Nel frattempo la percezione dell’epidemia nei colombiani stava cambiando, “si sono verificate tutte le fasi che avete visto in Italia, solo che qui è successo tutto molto più velocemente”. La sindaca di Bogotà, Claudia Lopez, ha dichiarato lo stato di calamità, tutti gli incontri pubblici di grandi dimensioni sono stati cancellati. “La cosa più surreale – sottolinea Caprini – è che con questa emergenza uno si aspetta che ci sia una maggiore attenzione, invece ci siamo trovati per ore ammassati gli uni sugli altri, file chilometriche in attesa di potersi imbarcare.
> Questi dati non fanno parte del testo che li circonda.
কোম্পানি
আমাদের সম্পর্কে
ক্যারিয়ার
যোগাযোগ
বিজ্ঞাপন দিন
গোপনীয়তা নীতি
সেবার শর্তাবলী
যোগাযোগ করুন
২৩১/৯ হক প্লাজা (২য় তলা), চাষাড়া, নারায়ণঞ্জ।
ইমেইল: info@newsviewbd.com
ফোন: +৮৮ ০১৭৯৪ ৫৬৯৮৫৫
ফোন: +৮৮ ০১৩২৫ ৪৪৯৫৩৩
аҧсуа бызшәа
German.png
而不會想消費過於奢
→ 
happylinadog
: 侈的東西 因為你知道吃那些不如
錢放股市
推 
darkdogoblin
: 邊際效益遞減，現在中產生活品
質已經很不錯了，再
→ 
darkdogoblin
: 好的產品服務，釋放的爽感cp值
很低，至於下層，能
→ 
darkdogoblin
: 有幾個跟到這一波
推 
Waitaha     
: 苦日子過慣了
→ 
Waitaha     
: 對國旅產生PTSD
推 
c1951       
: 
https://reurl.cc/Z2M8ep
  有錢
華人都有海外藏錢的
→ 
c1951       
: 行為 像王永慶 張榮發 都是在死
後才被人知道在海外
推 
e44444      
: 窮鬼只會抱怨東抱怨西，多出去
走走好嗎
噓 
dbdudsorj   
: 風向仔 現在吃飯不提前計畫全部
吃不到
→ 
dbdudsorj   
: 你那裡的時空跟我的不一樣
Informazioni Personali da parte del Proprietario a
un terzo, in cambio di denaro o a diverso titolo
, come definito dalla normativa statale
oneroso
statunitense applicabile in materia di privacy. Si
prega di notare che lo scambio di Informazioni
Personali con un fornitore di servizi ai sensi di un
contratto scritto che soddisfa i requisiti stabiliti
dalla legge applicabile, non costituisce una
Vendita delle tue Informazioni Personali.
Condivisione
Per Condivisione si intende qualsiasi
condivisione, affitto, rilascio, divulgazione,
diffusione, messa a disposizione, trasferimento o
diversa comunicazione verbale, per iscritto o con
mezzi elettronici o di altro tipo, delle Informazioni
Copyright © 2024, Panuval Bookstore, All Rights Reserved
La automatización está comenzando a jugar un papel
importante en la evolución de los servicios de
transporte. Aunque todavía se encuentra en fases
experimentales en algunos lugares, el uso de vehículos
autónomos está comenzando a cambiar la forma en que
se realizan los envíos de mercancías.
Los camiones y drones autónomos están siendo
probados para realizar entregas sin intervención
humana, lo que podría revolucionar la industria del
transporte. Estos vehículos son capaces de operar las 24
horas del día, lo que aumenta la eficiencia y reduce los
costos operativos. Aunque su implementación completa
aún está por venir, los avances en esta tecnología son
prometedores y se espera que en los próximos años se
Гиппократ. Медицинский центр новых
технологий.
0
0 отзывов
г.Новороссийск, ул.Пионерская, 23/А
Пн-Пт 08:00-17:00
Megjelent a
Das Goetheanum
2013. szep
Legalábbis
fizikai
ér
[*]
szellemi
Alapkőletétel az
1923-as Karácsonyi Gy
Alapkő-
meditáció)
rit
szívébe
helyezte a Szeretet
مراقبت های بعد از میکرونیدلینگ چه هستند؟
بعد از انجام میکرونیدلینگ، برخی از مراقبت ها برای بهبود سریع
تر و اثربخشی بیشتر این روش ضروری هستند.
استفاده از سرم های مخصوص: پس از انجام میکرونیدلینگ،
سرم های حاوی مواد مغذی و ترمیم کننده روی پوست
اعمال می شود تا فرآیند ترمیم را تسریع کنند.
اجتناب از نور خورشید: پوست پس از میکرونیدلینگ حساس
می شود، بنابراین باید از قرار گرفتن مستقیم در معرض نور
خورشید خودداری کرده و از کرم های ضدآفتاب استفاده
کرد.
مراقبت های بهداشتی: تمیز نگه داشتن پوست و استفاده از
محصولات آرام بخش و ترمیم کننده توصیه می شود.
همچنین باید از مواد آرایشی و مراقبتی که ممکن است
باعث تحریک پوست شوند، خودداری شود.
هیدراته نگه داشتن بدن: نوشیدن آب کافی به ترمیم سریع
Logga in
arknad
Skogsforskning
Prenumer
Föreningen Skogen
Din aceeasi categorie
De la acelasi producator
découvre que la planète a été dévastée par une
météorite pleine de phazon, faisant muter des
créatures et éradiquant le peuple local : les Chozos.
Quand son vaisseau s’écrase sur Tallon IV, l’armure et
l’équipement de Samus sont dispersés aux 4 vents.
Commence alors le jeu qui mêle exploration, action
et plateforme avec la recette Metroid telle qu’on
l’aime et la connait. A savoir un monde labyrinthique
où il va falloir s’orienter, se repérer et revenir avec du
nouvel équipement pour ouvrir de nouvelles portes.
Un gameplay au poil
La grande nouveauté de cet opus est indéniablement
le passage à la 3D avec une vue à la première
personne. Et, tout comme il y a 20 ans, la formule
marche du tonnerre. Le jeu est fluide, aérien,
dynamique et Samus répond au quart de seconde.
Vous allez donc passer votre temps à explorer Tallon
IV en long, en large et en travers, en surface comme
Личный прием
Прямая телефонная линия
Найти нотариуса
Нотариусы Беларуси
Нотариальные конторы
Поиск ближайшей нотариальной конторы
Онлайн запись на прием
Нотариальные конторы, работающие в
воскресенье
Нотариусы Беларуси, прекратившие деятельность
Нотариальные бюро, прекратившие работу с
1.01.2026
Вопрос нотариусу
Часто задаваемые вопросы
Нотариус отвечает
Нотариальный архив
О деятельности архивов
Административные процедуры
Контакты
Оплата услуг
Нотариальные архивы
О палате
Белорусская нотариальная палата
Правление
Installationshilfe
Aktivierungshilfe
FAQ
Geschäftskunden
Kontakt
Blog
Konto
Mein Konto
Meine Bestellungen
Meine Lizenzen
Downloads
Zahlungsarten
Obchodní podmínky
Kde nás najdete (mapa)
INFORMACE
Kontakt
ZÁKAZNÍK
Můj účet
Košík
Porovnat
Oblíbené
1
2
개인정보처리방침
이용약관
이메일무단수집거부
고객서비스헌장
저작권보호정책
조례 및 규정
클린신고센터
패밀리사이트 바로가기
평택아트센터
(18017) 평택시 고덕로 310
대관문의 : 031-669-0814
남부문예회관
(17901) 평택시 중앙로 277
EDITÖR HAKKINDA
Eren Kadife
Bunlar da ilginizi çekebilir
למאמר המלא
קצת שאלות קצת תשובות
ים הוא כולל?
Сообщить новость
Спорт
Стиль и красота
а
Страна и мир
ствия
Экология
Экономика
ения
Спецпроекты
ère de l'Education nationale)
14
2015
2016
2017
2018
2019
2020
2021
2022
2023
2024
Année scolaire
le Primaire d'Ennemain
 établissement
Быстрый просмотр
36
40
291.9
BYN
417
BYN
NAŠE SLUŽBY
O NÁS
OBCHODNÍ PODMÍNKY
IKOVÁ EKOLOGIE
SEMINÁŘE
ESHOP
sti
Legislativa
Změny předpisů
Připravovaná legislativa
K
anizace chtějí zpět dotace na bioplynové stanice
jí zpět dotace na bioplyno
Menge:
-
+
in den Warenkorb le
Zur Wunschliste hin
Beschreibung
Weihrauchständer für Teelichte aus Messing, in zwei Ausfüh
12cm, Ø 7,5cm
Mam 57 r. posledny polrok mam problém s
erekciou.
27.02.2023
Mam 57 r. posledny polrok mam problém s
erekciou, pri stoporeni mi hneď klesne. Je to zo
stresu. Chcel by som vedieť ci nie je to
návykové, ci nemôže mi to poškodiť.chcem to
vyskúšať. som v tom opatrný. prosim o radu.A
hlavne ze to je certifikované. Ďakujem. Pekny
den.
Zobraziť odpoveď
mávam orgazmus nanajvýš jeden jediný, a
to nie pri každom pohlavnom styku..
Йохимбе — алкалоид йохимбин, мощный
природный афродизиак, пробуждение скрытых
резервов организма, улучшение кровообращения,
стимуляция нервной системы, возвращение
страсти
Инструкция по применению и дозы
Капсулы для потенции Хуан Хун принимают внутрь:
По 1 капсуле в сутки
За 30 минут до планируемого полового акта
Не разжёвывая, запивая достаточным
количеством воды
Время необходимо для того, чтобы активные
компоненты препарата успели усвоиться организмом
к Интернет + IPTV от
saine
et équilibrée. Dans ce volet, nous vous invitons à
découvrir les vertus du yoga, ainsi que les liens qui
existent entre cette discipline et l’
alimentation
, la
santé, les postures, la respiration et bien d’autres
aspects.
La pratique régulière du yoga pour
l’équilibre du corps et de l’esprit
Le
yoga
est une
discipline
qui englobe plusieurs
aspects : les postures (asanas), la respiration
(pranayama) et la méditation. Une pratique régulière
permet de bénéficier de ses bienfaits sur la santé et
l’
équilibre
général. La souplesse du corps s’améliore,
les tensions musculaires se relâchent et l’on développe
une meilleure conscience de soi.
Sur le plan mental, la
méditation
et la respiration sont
Anche sul volo nessun tipo di accortezza, se non quelle di cui disponevamo o che ci eravamo procurate”.

 

C’è però un altro virus che si espande con rapidità, quello del sospetto e della diffidenza: “La gente colombiana, soprattutto nei posti dove siamo state noi, è sempre rispettosa e gentile ma abbiamo sentito lo stigma di essere italiani, talvolta essere gli unici bianchi in mezzo ai locali creava uno stato di allerta”. La cosa peggiore però è che, stando a quando riferisce Francesca, i controlli verso i passeggeri che arrivavano dalla Spagna fino a poco tempo fa erano stati praticamente nulli, “se l’epidemia si diffonde potrebbe risparmiare le zone più remote ma a Bogotà vivono 12 milioni di persone, buona parte di queste vive in condizioni precarie, spero che non si registrino gli stessi picchi che ci sono stati in Italia, altrimenti saranno guai”. Secondo alcune stime i contagiati potrebbero raggiungere i 4 milioni.

 

Nonostante l’emergenza c’è chi ha pensato di cogliere l’occasione per rafforzare la sua posizione: “Il presidente Duque ha tolto parte dei poteri dei sindaci, assumendoli lui stesso, è una deriva autoritaria che fa paura in un paese come la Colombia dove governa la destra e dove la voglia di usare le maniere forti sembra sempre prevalere, basta poco affinché i diritti democratici vengano sospesi”. Al netto delle difficoltà Francesca è riuscita a mettersi momentaneamente alle spalle la Colombia, nel frattempo è arrivata a Madrid e ripartita per Monaco dove una volta atterrata. Qui però è stata accolta da nuovi problemi: “Dopo molte discussioni dovremmo aver trovato una navetta che ci condurrà a Bolzano, da qui faremo rientro a casa, già preparate psicologicamente per nostra quarantena”.